M.[X], de son côté, a tenté de faciliter les démarches de M. [B] en lui proposant en mars 2021 une dispense de loyer pendant six mois ainsi que la prise en charge du coût de son déménagement (pièce n°7 de l'intimé). Cette démarche n'a été suivie d'aucune réaction de la part de M. [B].
M. [B] soutient qu'il se trouve dans une situation inextricable du fait de l'inertie des bailleurs successifs alors que l'aide au logement lui a été supprimée compte tenu de l'état non décent du logement loué. Il ressort toutefois des éléments du dossier, en particulier de l'arrêt de la cour d'appel de Riom du 19 juillet 2022, qu'il n'est nullement établi que l'état actuel du logement soit imputable au bailleur et non pas plutôt à un défaut d'entretien des lieux par le locataire, qui n'a jamais dénoncé au cours du bail un manquement du bailleur à ses obligations à ce titre. En toute hypothèse, la mesure de conservation opérée par la caisse d'allocations familiales sur l'allocation logement affecte les droits du bailleur, sans modifier les droits et obligations du preneur.
Il ressort en définitive de l'ensemble de ces explications que M. [B] ne démontre pas que les conditions d'application des dispositions précitées sont réunies, étant rappelé que M.[X] se trouve lui-même privé de la possibilité de disposer du logement litigieux ou d'en recueillir les fruits depuis qu'il en est propriétaire.

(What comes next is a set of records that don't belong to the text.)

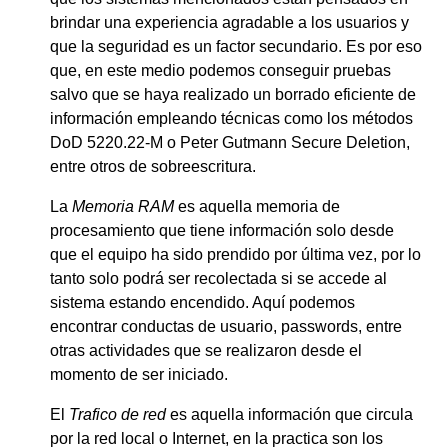
brindar una experiencia agradable a los usuarios y
que la seguridad es un factor secundario. Es por eso
que, en este medio podemos conseguir pruebas
salvo que se haya realizado un borrado eficiente de
información empleando técnicas como los métodos
DoD 5220.22-M o Peter Gutmann Secure Deletion,
entre otros de sobreescritura.
La
Memoria RAM
es aquella memoria de
procesamiento que tiene información solo desde
que el equipo ha sido prendido por última vez, por lo
tanto solo podrá ser recolectada si se accede al
sistema estando encendido. Aquí podemos
encontrar conductas de usuario, passwords, entre
otras actividades que se realizaron desde el
momento de ser iniciado.
El
Trafico de red
es aquella información que circula
por la red local o Internet, en la practica son los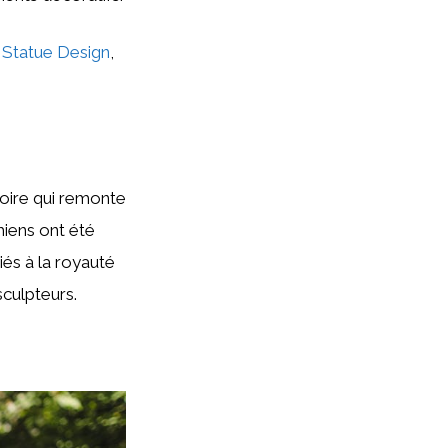
 Statue Design
,
stoire qui remonte
hiens ont été
és à la royauté
sculpteurs.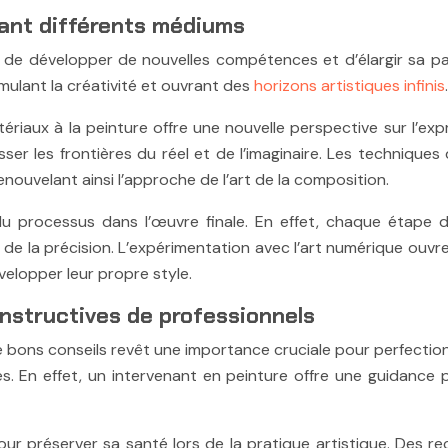
tant différents médiums
ité de développer de nouvelles compétences et d’élargir sa pa
ulant la créativité et ouvrant des
horizons artistiques infinis
.
riaux à la peinture offre une nouvelle perspective sur l’expr
les frontières du réel et de l’imaginaire. Les techniques d
ouvelant ainsi l’approche de l’art de la composition.
 du processus dans l’œuvre finale. En effet, chaque étape 
t de la précision. L’expérimentation avec l’art numérique ouv
elopper leur propre style.
onstructives de professionnels
n de bons conseils revêt une importance cruciale pour perfecti
tes. En effet, un intervenant en peinture offre une guidance
pour préserver sa santé lors de la pratique artistique. Des 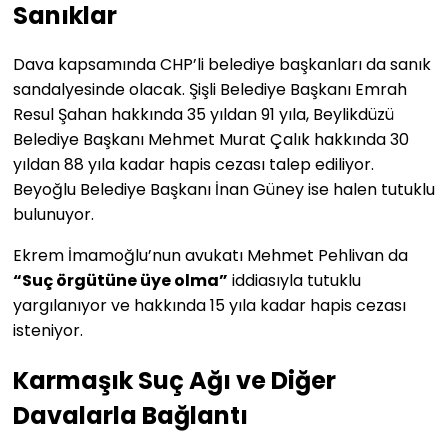
Sanıklar
Dava kapsamında CHP’li belediye başkanları da sanık
sandalyesinde olacak. Şişli Belediye Başkanı Emrah
Resul Şahan hakkında 35 yıldan 91 yıla, Beylikdüzü
Belediye Başkanı Mehmet Murat Çalık hakkında 30
yıldan 88 yıla kadar hapis cezası talep ediliyor.
Beyoğlu Belediye Başkanı İnan Güney ise halen tutuklu
bulunuyor.
Ekrem İmamoğlu’nun avukatı Mehmet Pehlivan da
“Suç örgütüne üye olma”
iddiasıyla tutuklu
yargılanıyor ve hakkında 15 yıla kadar hapis cezası
isteniyor.
Karmaşık Suç Ağı ve Diğer
Davalarla Bağlantı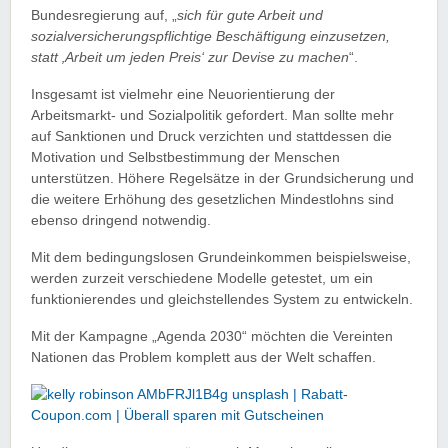
Bundesregierung auf, „
sich für gute Arbeit und
sozialversicherungspflichtige Beschäftigung einzusetzen,
statt ‚Arbeit um jeden Preis‘ zur Devise zu machen
“.
Insgesamt ist vielmehr eine Neuorientierung der
Arbeitsmarkt- und Sozialpolitik gefordert. Man sollte mehr
auf Sanktionen und Druck verzichten und stattdessen die
Motivation und Selbstbestimmung der Menschen
unterstützen. Höhere Regelsätze in der Grundsicherung und
die weitere Erhöhung des gesetzlichen Mindestlohns sind
ebenso dringend notwendig.
Mit dem bedingungslosen Grundeinkommen beispielsweise,
werden zurzeit verschiedene Modelle getestet, um ein
funktionierendes und gleichstellendes System zu entwickeln.
Mit der Kampagne „Agenda 2030“ möchten die Vereinten
Nationen das Problem komplett aus der Welt schaffen.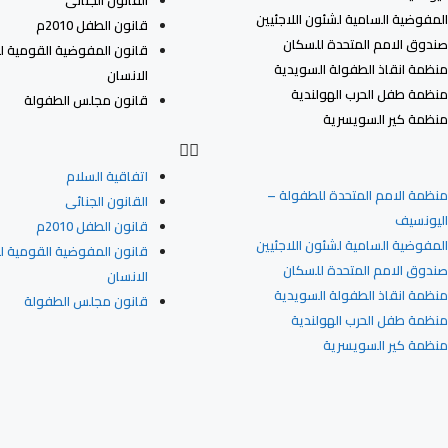
القانون الجنائى
المفوضية السامية لشئون اللاجئيين
قانون الطفل 2010م
صندوق الامم المتحدة للسكان
قانون المفوضية القومية 
منظمة انقاذ الطفولة السويدية
الانسان
منظمة طفل الحرب الهولندية
قانون مجلس الطفولة
منظمة كير السويسرية
اتفاقية السلام
منظمة الامم المتحدة للطفولة –
القانون الجنائى
اليونسيف
قانون الطفل 2010م
المفوضية السامية لشئون اللاجئيين
قانون المفوضية القومية 
صندوق الامم المتحدة للسكان
الانسان
منظمة انقاذ الطفولة السويدية
قانون مجلس الطفولة
منظمة طفل الحرب الهولندية
منظمة كير السويسرية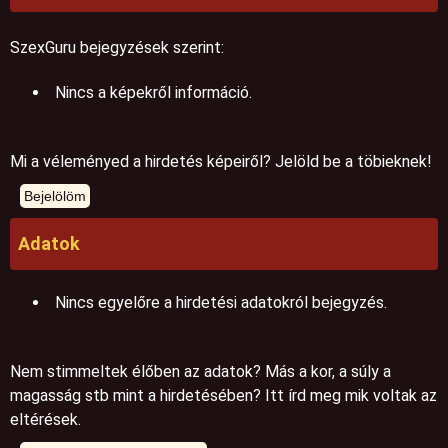
SzexGuru bejegyzések szerint:
Nincs a képekről információ.
Mi a véleményed a hirdetés képeiről? Jelöld be a töbieknek!
Adatok
Nincs egyelőre a hirdetési adatokról bejegyzés.
Nem stimmeltek élőben az adatok? Más a kor, a súly a
magasság stb mint a hirdetésében? Itt írd meg mik voltak az
eltérések.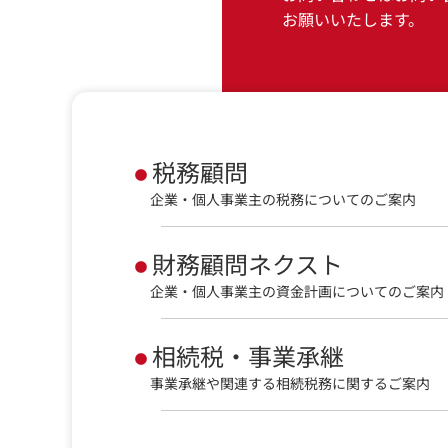
お願いいたします。
税務顧問
企業・個人事業主の税務についてのご案内
財務顧問ネクスト
企業・個人事業主の資金計画についてのご案内
相続税・事業承継
事業承継や関連する相続税務に関するご案内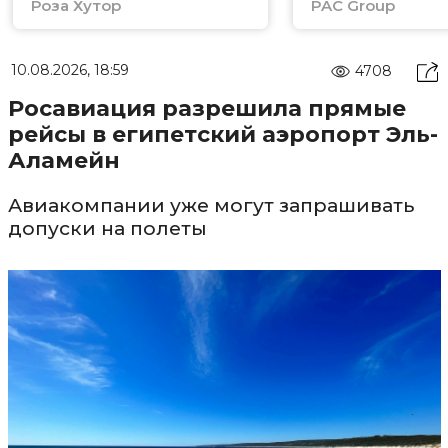
Роза Хутор
PAC Group
10.08.2026, 18:59
4708
Росавиация разрешила прямые
рейсы в египетский аэропорт Эль-
Аламейн
Авиакомпании уже могут запрашивать
допуски на полеты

Le jugement sera en conséquence confirmé en ce qu'il a débouté M. [B] de sa demande tendant à l'octroi de délais pour quitter les lieux.
- Sur les dépens et les frais irrépétibles :
Le jugement sera confirmé sur les dépens et l'application des dispositions de l'article 700 du code de procédure civile.
M. [B] sera condamné aux dépens d'appel ainsi qu'à payer à M.[X] la somme de 800 euros au titre de l'article 700 du code de procédure civile.
PAR CES MOTIFS
La cour, statuant publiquement et contradictoirement,
Confirme le jugement entrepris en toutes ses dispositions,
Condamne M. [B] aux dépens d'appel ;
Condamne M. [I] [B] à payer à M. [Z] [X] la somme de 800 euros en application des dispositions de l'article 700 du code de procédure civile.